DATA:
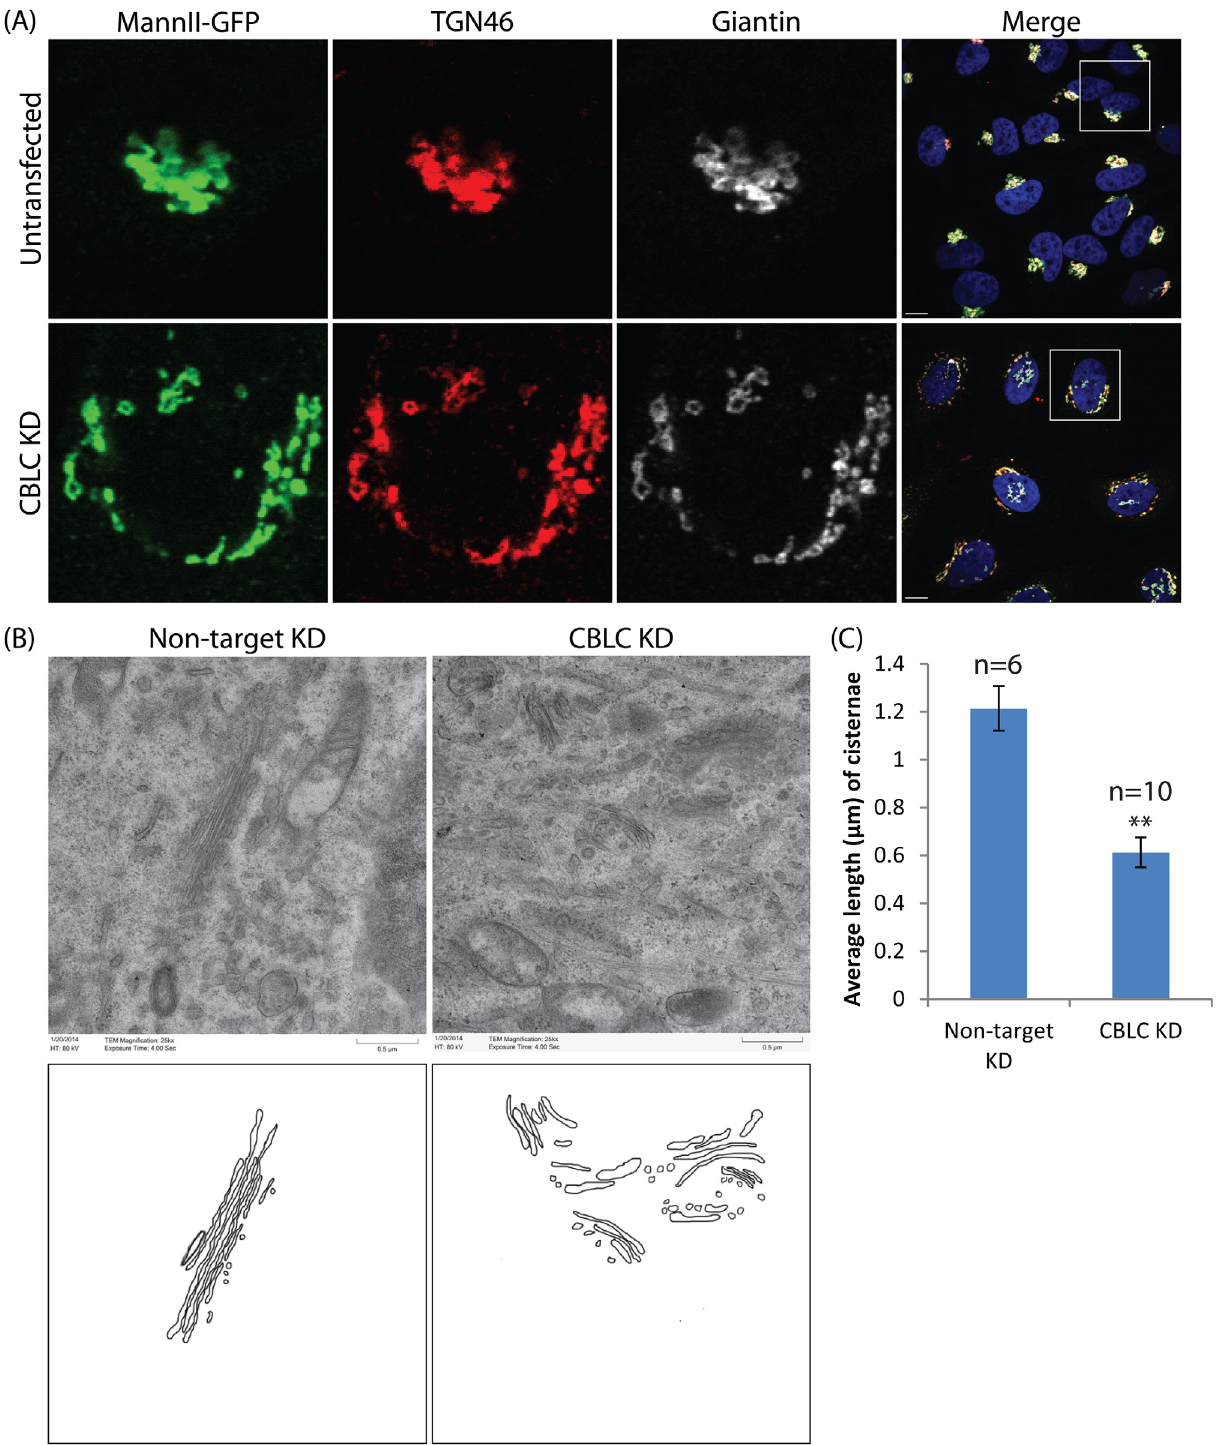
Fig 2. CBLC regulates Golgi ribbon formation. (A) Immunostaining of Golgi using Mannosidase II (green), TGN46 (red) and Giantin (white). Scale bar = 10 μ m (B, C) Electron microscopy reveals intact but shorter Golgi stacks in CBLC-depleted cells. Scale bar = 0.5 μ m.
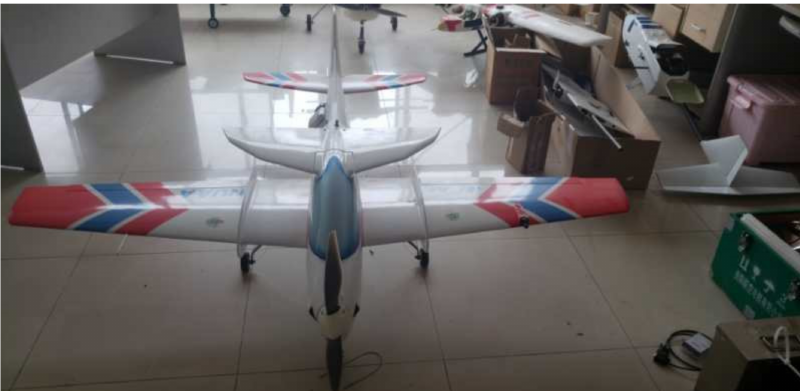
Figure 11. UAV flatform for passive transducers.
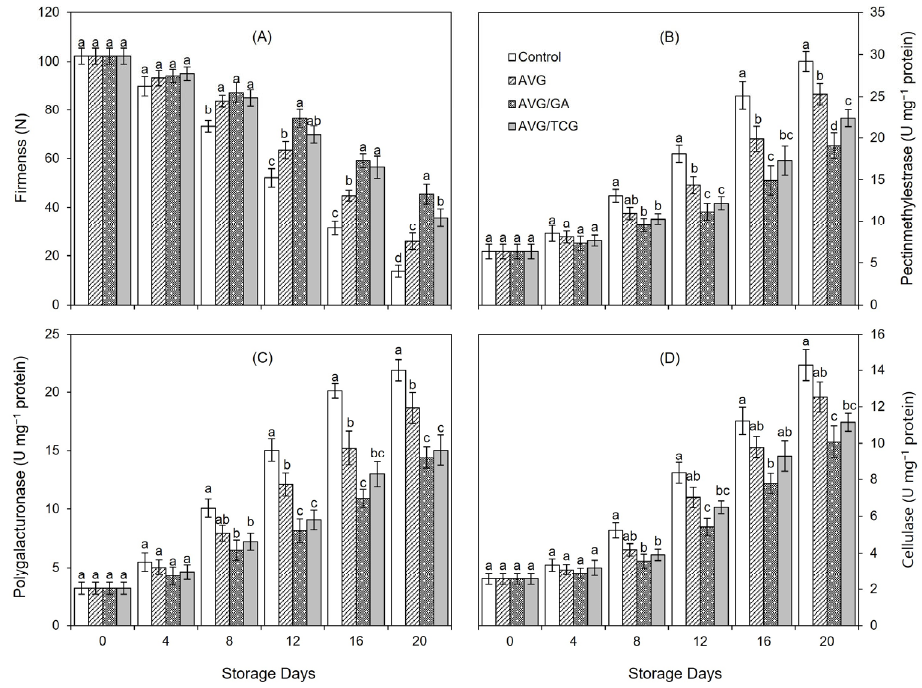
Figure 7. Effect of AVG ‐ based composite coatings on firmness ( A ), pectin methylesterase activity ( B ), polygalacturonase activity ( C ) and cellulase activity ( D ) of persimmon fruits during 20 days storage (analysis on day 0, 4, 8, 12, 16 and 20) at 20 ± 1 °C and 80–85% relative humidity. All standard error bars are centered on means (3 biological replicates). Graph bars sharing same letters on a storage interval have non ‐ significance difference according to the LSD test at p ≤ 0.05.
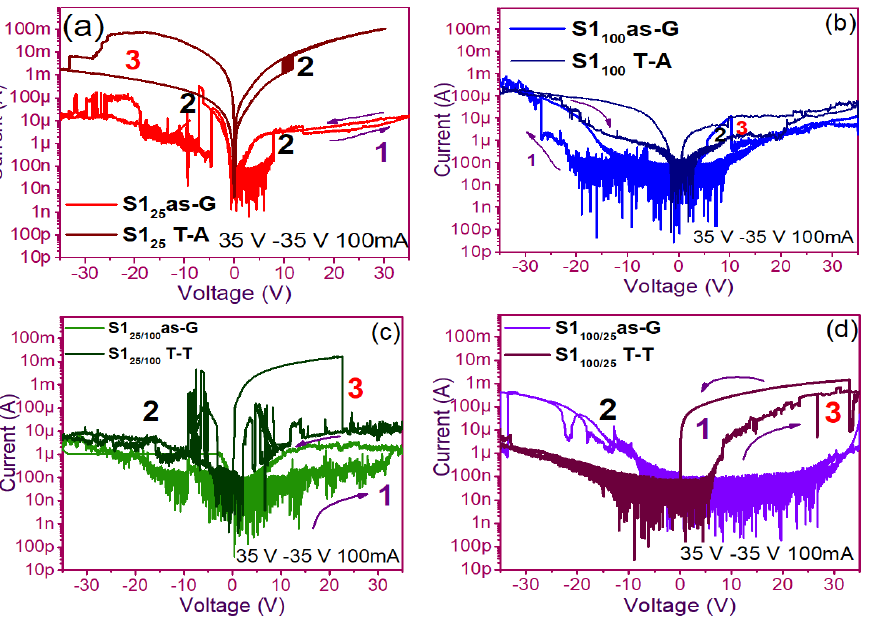
Figure 3. Pristine I-V curves ( a ) S1 25 as-G and T-A, ( b ) S1 100 as-G and T-A, ( c ) S1 25/100 as-G and T-A, ( d ) S1 100/25 as-G and T-A.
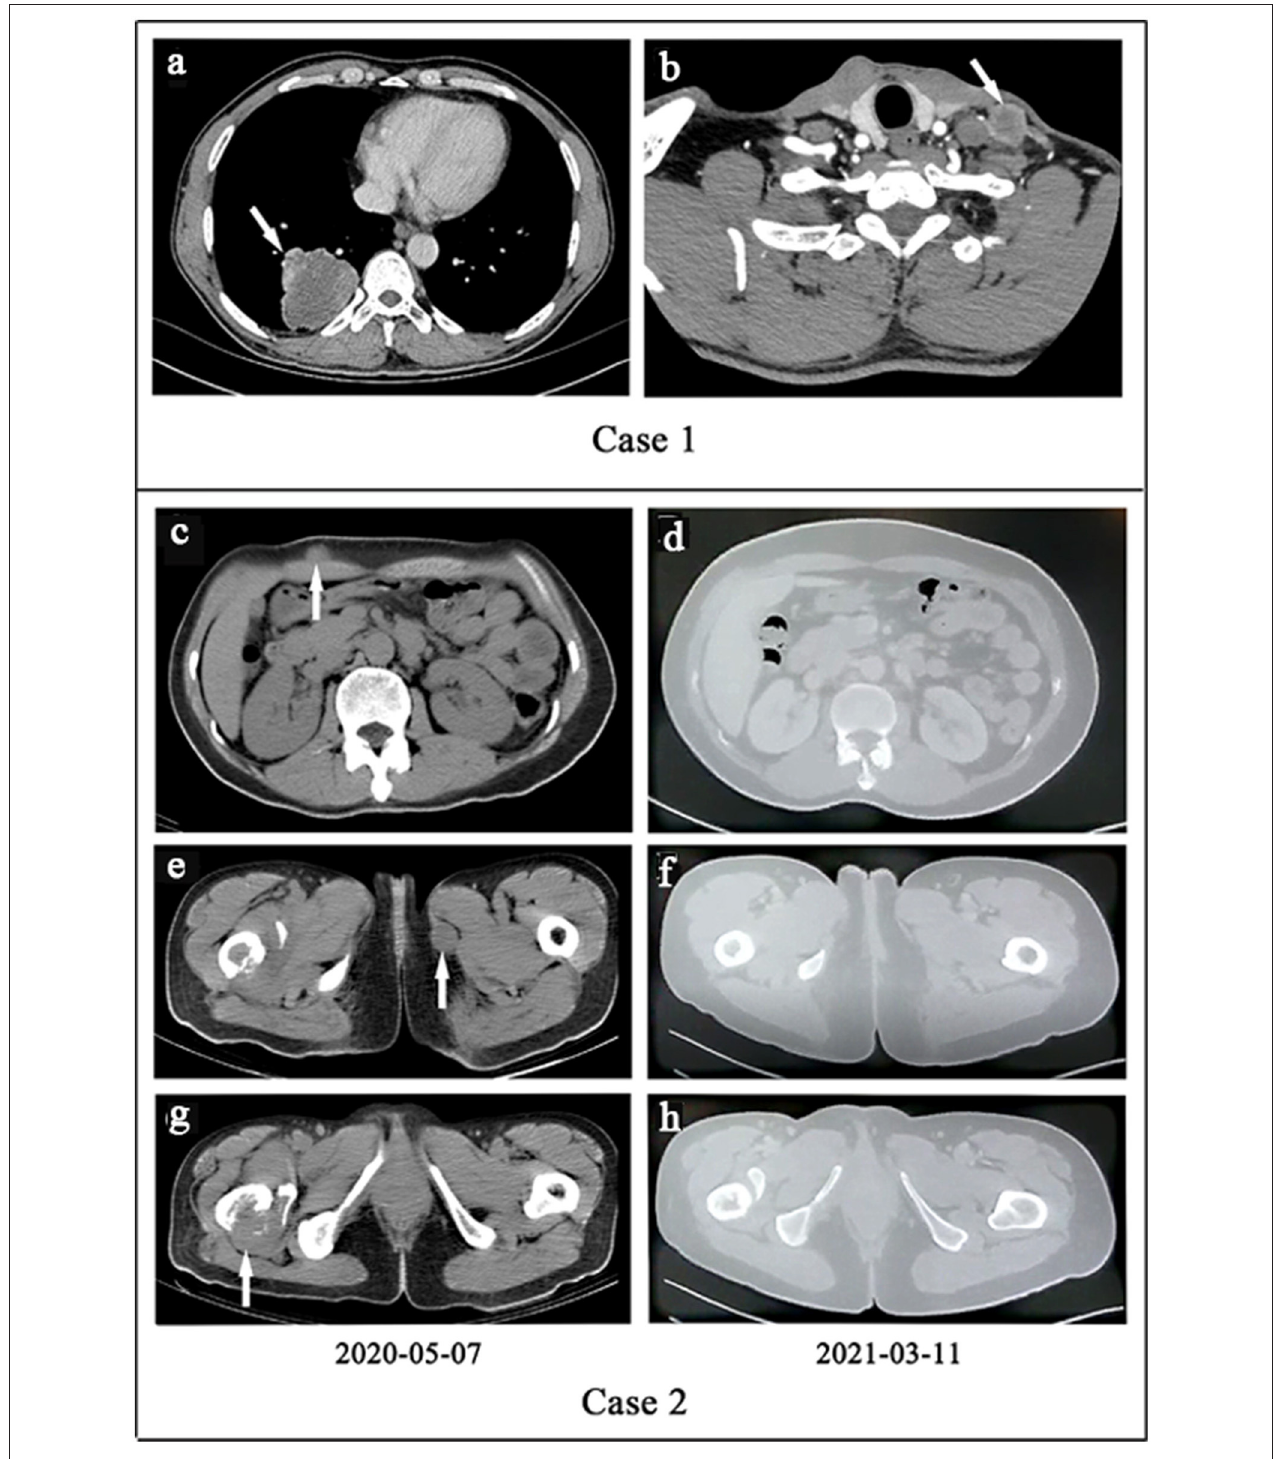
FIGURE 1 | (a,b) Case 1. (a) The computed tomography (CT) of primary lesion revealed a large, irregular mass with a non-uniform density shadow attached to the lower lobe of the right lung. (b) The CT of metastatic lesion showed an uneven density lesion within subcutaneous of the left neck with an unclear border. (c–h). Case 2. Treatment efficacy with Alectinib in Case 2 based on CT scans. (c,e,g) Before Alectinib treatment. Multiple low-density nodules were observed in subcutaneous of the right upper abdomen, the inner side of the left thigh, and the right femur. (d,f,h) Ten months after Alectinib treatment, multiple soft tissue density nodules decreased or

TASK REQUIREMENTS:
Retype exactly, and only, the lines from the one containing "Figure 11. UAV" through the end of the material, leaving aside every picture.

WRITTEN RESPONSE:
Figure 11. UAV flatform for passive transducers.
Figure 7. Effect of AVG ‐ based composite coatings on firmness ( A ), pectin methylesterase activity ( B ), polygalacturonase activity ( C ) and cellulase activity ( D ) of persimmon fruits during 20 days storage (analysis on day 0, 4, 8, 12, 16 and 20) at 20 ± 1 °C and 80–85% relative humidity. All standard error bars are centered on means (3 biological replicates). Graph bars sharing same letters on a storage interval have non ‐ significance difference according to the LSD test at p ≤ 0.05.
Figure 3. Pristine I-V curves ( a ) S1 25 as-G and T-A, ( b ) S1 100 as-G and T-A, ( c ) S1 25/100 as-G and T-A, ( d ) S1 100/25 as-G and T-A.
FIGURE 1 | (a,b) Case 1. (a) The computed tomography (CT) of primary lesion revealed a large, irregular mass with a non-uniform density shadow attached to the lower lobe of the right lung. (b) The CT of metastatic lesion showed an uneven density lesion within subcutaneous of the left neck with an unclear border. (c–h). Case 2. Treatment efficacy with Alectinib in Case 2 based on CT scans. (c,e,g) Before Alectinib treatment. Multiple low-density nodules were observed in subcutaneous of the right upper abdomen, the inner side of the left thigh, and the right femur. (d,f,h) Ten months after Alectinib treatment, multiple soft tissue density nodules decreased or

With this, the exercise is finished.